O candidato à Presidência da República, Augusto Cury (Avante), afirmou nesta segunda-feira (17) que o Brasil já vive, na prática, um sistema parlamentarista e defendeu a adoção de um modelo semipresidencialista, com um primeiro-ministro com perfil semelhante ao do governador de São Paulo, Tarcísio de Freitas (Republicanos). A declaração foi dada durante entrevista ao Portal Metrópoles, quando questionado sobre como articularia com o Congresso Nacional para aprovar as propostas de seu plano de governo, considerando a baixa representatividade de seu partido, que possui apenas cinco deputados federais e um senador.

“Não dá mais para termos um país presidencialista, onde o presidente é o superpresidente. Ele interfere em todas as áreas: economia, política externa e milhares de problemas para ser resolvido no dia-a-dia. Todos os países que se desenvolveram ou foram semipresidencialistas, com um presidente como chefe de Estado e um primeiro-ministro, ou parlamentaristas de fato”, afirmou Cury. Para ele, o modelo atual concentra poder demais no chefe do Executivo, o que dificulta a governabilidade e a modernização do país.

“Eu gosto muito do Tarcísio e acho que deveria ter alguém no nível dele para ser um primeiro-ministro. E o presidente nos estratégicos, forças armadas e políticas externas. Assim, certamente, o Brasil será um país muito mais moderno”, continuou o candidato, elogiando o governador paulista como exemplo de gestão e capacidade administrativa.

Crítica ao presidencialismo e proposta de mudança

Cury argumentou que o parlamento brasileiro já detém grande poder, especialmente por meio das emendas parlamentares, que dão aos deputados e senadores controle significativo sobre o orçamento público. “Nós já somos um país parlamentarista de fato, mas não de direito. O parlamento já tem muito poder. Se ele já tem muito poder, então, que ele possa também ter a responsabilidade de chancelar um primeiro-ministro. Um primeiro-ministro que vai dirigir essa nação com maestria, com gestão notável, com alta capacidade e que tem um coração social”, explicou.

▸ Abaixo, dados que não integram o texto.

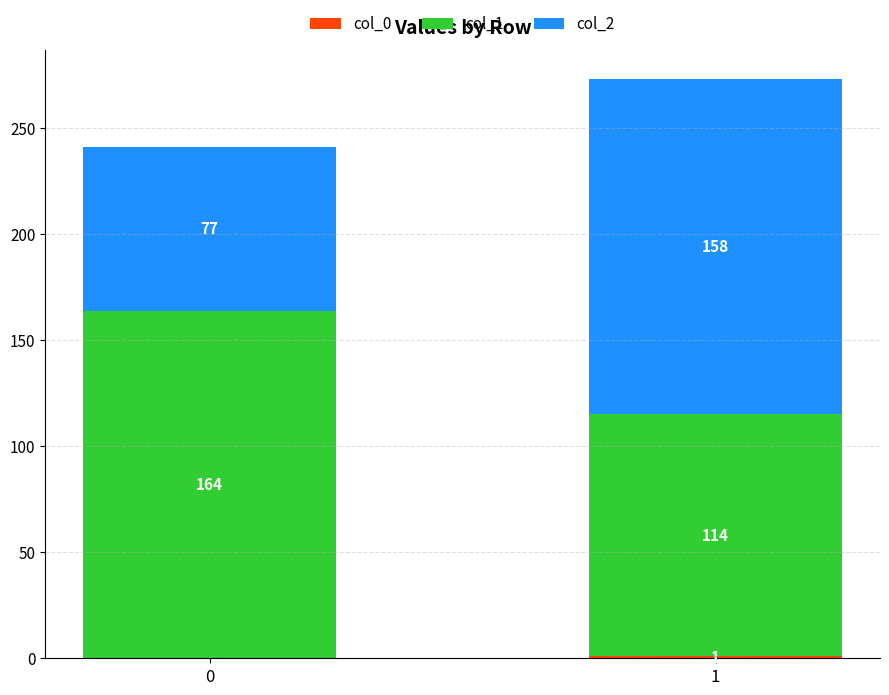

What is the total value across all series at 1?

273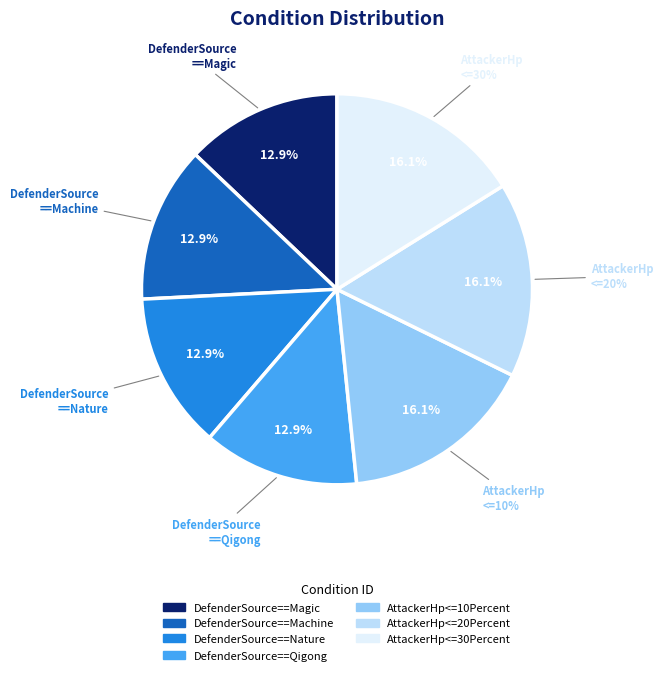

Does any single category account for the majority?

No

O candidato defendeu que a mudança transferiria a responsabilidade sobre a administração do orçamento, hoje fragmentado entre parlamentares, para um primeiro-ministro com indicadores de eficiência. “O primeiro-ministro cuidaria da gestão, até para administrar o orçamento que é cooptado pelo Congresso e com indicadores de eficiência, porque não adianta só parlamentares terem uma parte do orçamento. […] E se um primeiro-ministro for impopular, corrupto ou ineficiente, ele é destituído, sem traumas para a nação, como ocorreu quando os presidentes sofreram impeachment”, concluiu.

Panorama político e pacto nacional

Além de elogiar Tarcísio de Freitas, Cury afirmou que, caso vença a disputa presidencial, pretende firmar um grande pacto nacional, ouvindo outros agentes políticos e até adversários na atual disputa, como Ronaldo Caiado (PSD) e Romeu Zema (Novo). A proposta de semipresidencialismo surge em um cenário de intenso debate sobre a governabilidade no Brasil, com o Congresso cada vez mais influente nas decisões orçamentárias e na agenda política. A declaração de Cury ocorre no primeiro dia oficial da campanha eleitoral, marcando sua posição em um tema estrutural para o futuro do país, enquanto os demais candidatos apresentam suas propostas para o eleitorado.